VS are as follows: HR 100, RR 15, BP vie non-invasive cuff 117/45, temp 100F, O2 98%, CVP 10. Atrial flutter and some runs of atrial fibrillation observed at bed side monitor. Output via foley is 75ml non-concentrated, yellow, clear urine for a total of 175 starting at 0600. Comfortably resting facial pain scale indicated no pain due to no grimacing, no guarding behaviors, or verbal reports indicating pain. Side rails up x4, call light within reach, bed locked in low position, HOB elevated to 30 degrees, Resting comfortably. door open with easy view.

Just curious here but do you do this charting of head to toe on every patient you have and every morning? And if so, how long does it take to write all that down in the chart? And are you writing all this down as you assess your pt. or can you recall all this once you are back to the chart? Am I expected to do this detailed charting as I head into year two? I have yet to do a head to toe anything, but your detailed description has me freaking out!!.

I printed out your notes though because I think they are superb. Hope I can do as well someday.

Specializes in med/surg, telemetry, IV therapy, mgmt.

Dratz. . .you want to go with what your nursing school instructors and clinical instructors are telling you to do. The same will hold true when you get your nursing jobs. Each employer will tell you in their orientation programs what kind of charting they require of you to be doing and will give you some guidelines to follow.

Specializes in OB.

take a piece of paper and fold it up into your pocket.

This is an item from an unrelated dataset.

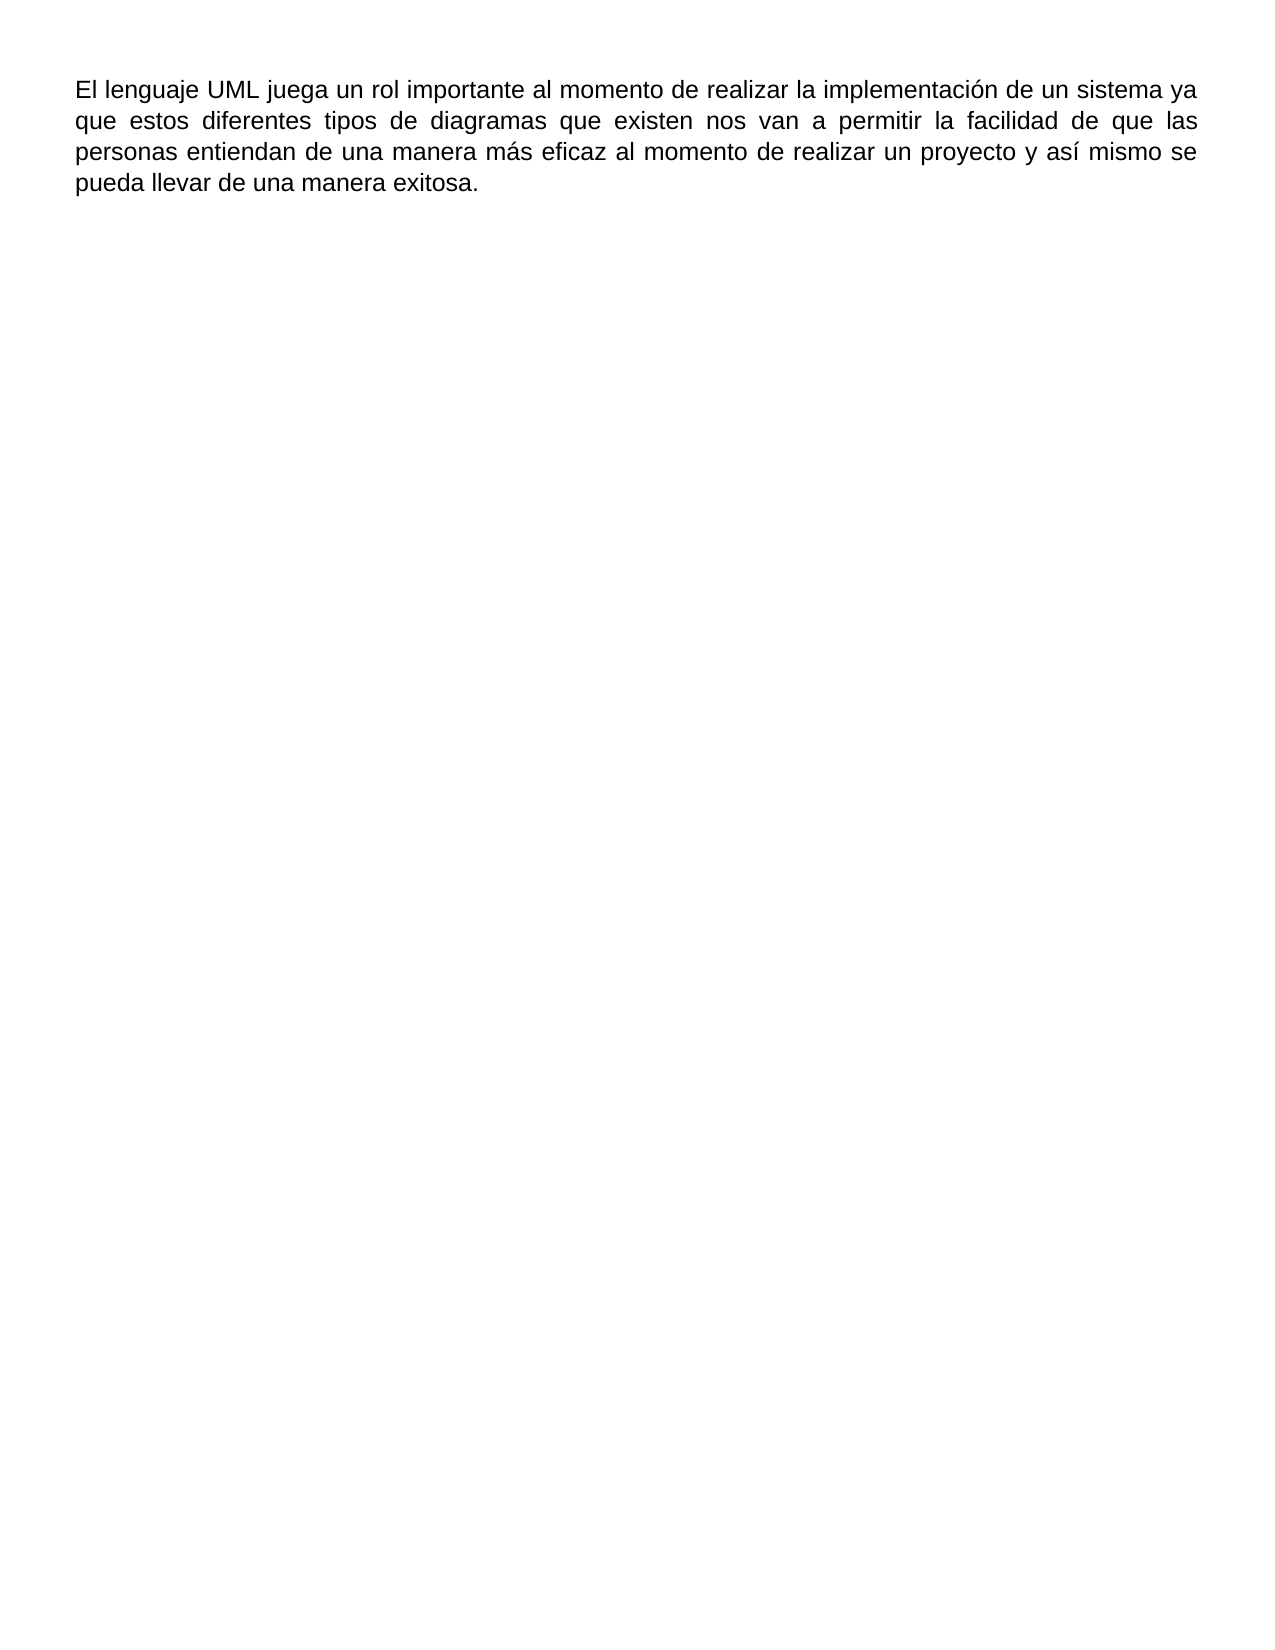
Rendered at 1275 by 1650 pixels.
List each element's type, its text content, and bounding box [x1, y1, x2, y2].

do your assessment from HEAD TO TOE.. so you wont miss anything.

do vitals, and ask questions for aox3

then..

start with hair, ears, eyes nose mouth, the proceed downward. Take notes on that piece of paper for charting later- I am assuming that you are computer charting.

Each hosptial that I have rotated thru does charting by exception which means you dont get anywhere near as techincal as Christian's post, you only chart what is out of the normal, other than the vitals and I&O- they always get charted. If they can hear, cool.. but you dont chart it. Now if they can't hear, then it is charted. Find out what is expected of your charting and go from there

Specializes in LTC, home health, critical care, pulmonary nursing.
If there is anything in their chart such as wounds, bandages, drains etc I check them next. quote]

I don't start nursing school until August, but I've been a CNA in a SNF for three years. At the risk of sounding like a know it all, I always check new residents for any wounds and such. I say this because there have been SEVERAL times that I have come across say, a stage 4 on someone's heel or a massive bruise on someone's hip that was not documented or reported during the admitting nurse's (supposed) assessment, and upon my reporting it to the nurse, no one knew anything about it. Just to CYA.